3. **Component-Specific Package Inits**
- Operator scheme registrations
- Roxctl-specific inits

**Approach:** Migrate these over time as we touch related code, or batch when convenient.

**Expected Coverage:**
- Phases 2-4: ~160 high-impact init() functions (fixes OOMKills)
- Phase 5: Additional ~40-90 functions (further optimization)
- Total migrated: ~200-250 of 535 init() functions

**Remaining:** ~300 init() functions are either truly shared, negligible impact, or have complex dependencies (defer to future work).

## Migration Pattern

**Before** (package-level init):
```go
// central/metrics/init.go
package metrics

var AlertProcessingDuration = prometheus.NewHistogramVec(...)

func init() {
prometheus.MustRegister(AlertProcessingDuration)
}
```

**After** (explicit initialization):
```go
// central/metrics/metrics.go
package metrics

var AlertProcessingDuration = prometheus.NewHistogramVec(...)
// No init() function

// central/app/init.go
package app

func initMetrics() {
prometheus.MustRegister(metrics.AlertProcessingDuration)
}
```

## Critical Files

**Dispatcher:**
- `central/main.go` - busybox dispatcher (verify only, should be from PR #19819)
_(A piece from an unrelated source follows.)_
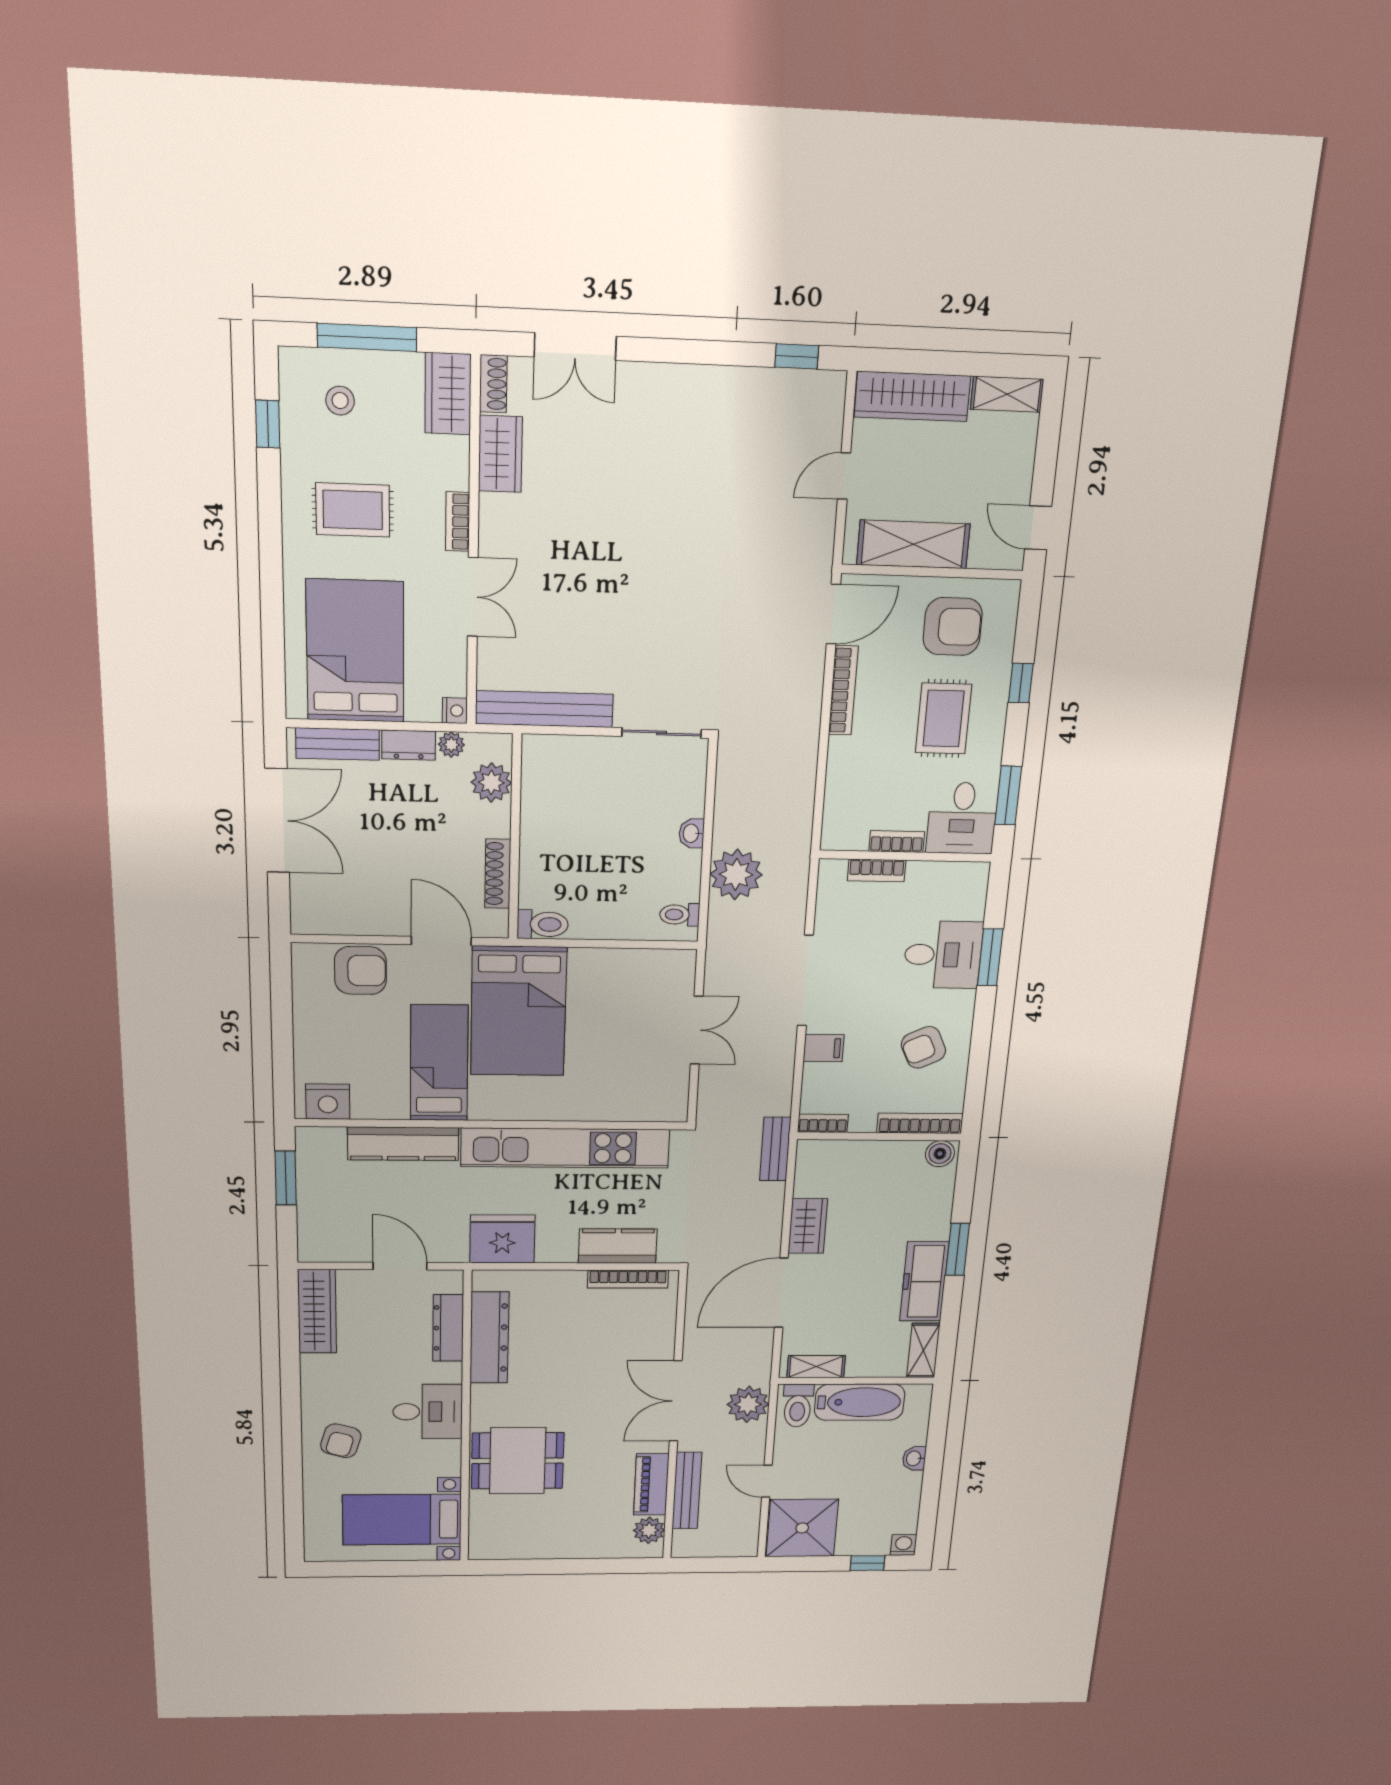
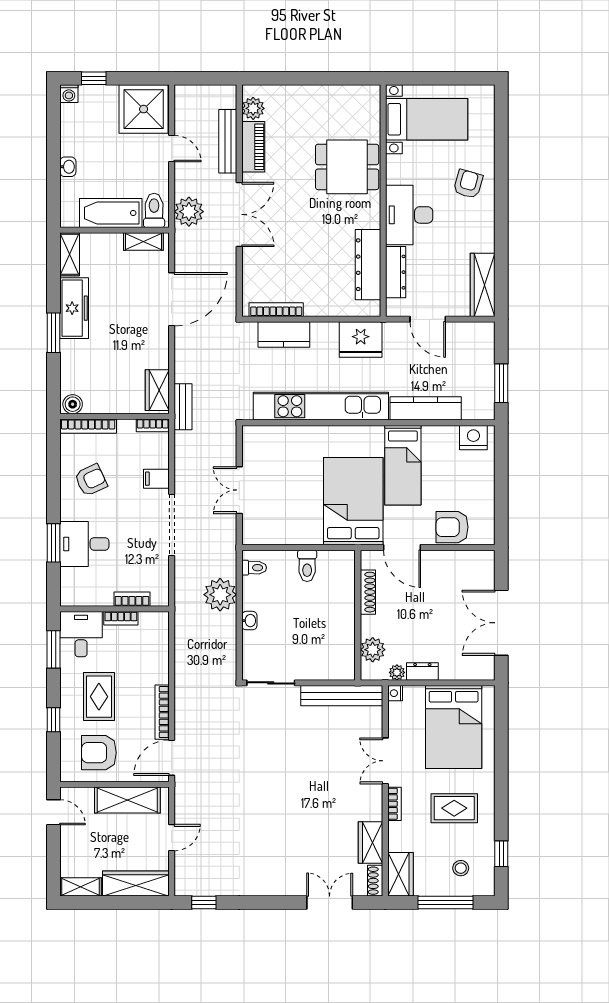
bench: (338, 744) -> (464, 671), removed
toilet: (543, 924) -> (307, 566), moved, turned -90
wardrobe: (808, 1226) -> (157, 390), moved
desk: (428, 1412) -> (409, 215), width x1.37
**App packages to create/verify:**
- `central/app/app.go` + `central/app/init.go`
- `sensor/kubernetes/app/app.go` + `sensor/kubernetes/app/init.go`
- `sensor/admission-control/app/app.go` + `sensor/admission-control/app/init.go`
- `config-controller/app/app.go` + `config-controller/app/init.go`

**High-impact init() files to migrate (~160 files):**
- Central metrics: `central/metrics/init.go` + 27 others
- Sensor metrics: `sensor/common/metrics/init.go` + 10 others
- Compliance checks: 109 files in `central/compliance/checks/` and `pkg/compliance/checks/`
- GraphQL loaders: 15+ files in `central/graphql/resolvers/loaders/`
- Compliance standards: 5 files in `central/compliance/standards/metadata/`

## Verification

**CI Testing:**
- Build all components successfully
- Run existing test suites
- Deploy to test cluster with race detector enabled
- Monitor for OOMKills in config-controller and admission-control

**Expected Memory Impact:**

| Component | Current (race) | Target (race) | OOMKills Before | OOMKills After |
|-----------|---------------|---------------|-----------------|----------------|
| config-controller | ~150 MB (OOM @ 128 Mi) | < 100 MB | 7 | 0 |
| admission-control | ~600 MB (OOM @ 500 Mi) | < 400 MB | 6-7 per replica | 0 |
| central | 224 MB | ~224 MB (unchanged) | 0 | 0 |
| sensor | 227 MB | ~100 MB | 0 | 0 |

**Success Criteria:**
- Phase 2: Zero OOMKills in config-controller and admission-control
- Phase 3-4: Memory usage returns to pre-busybox levels for all components
- All phases: No functional regressions, all tests pass

## Rollout Strategy

**Merge Strategy:** Each phase merges independently
- Phase 1: Infrastructure, no behavior change, low risk
- Phase 2: Critical OOMKill fixes, high priority, merge ASAP
- Phase 3-4: Optimizations, merge after validation
- Phase 5: Opportunistic, merge when convenient

**Validation Between Phases:**
1. Merge to master
2. Wait for nightly build
3. Monitor admission-control/config-controller restart counts
4. Verify memory profiles
5. Proceed to next phase after validation

**Rollback Plan:** Changes are isolated to app/init.go files - can revert individual init functions without reverting entire change.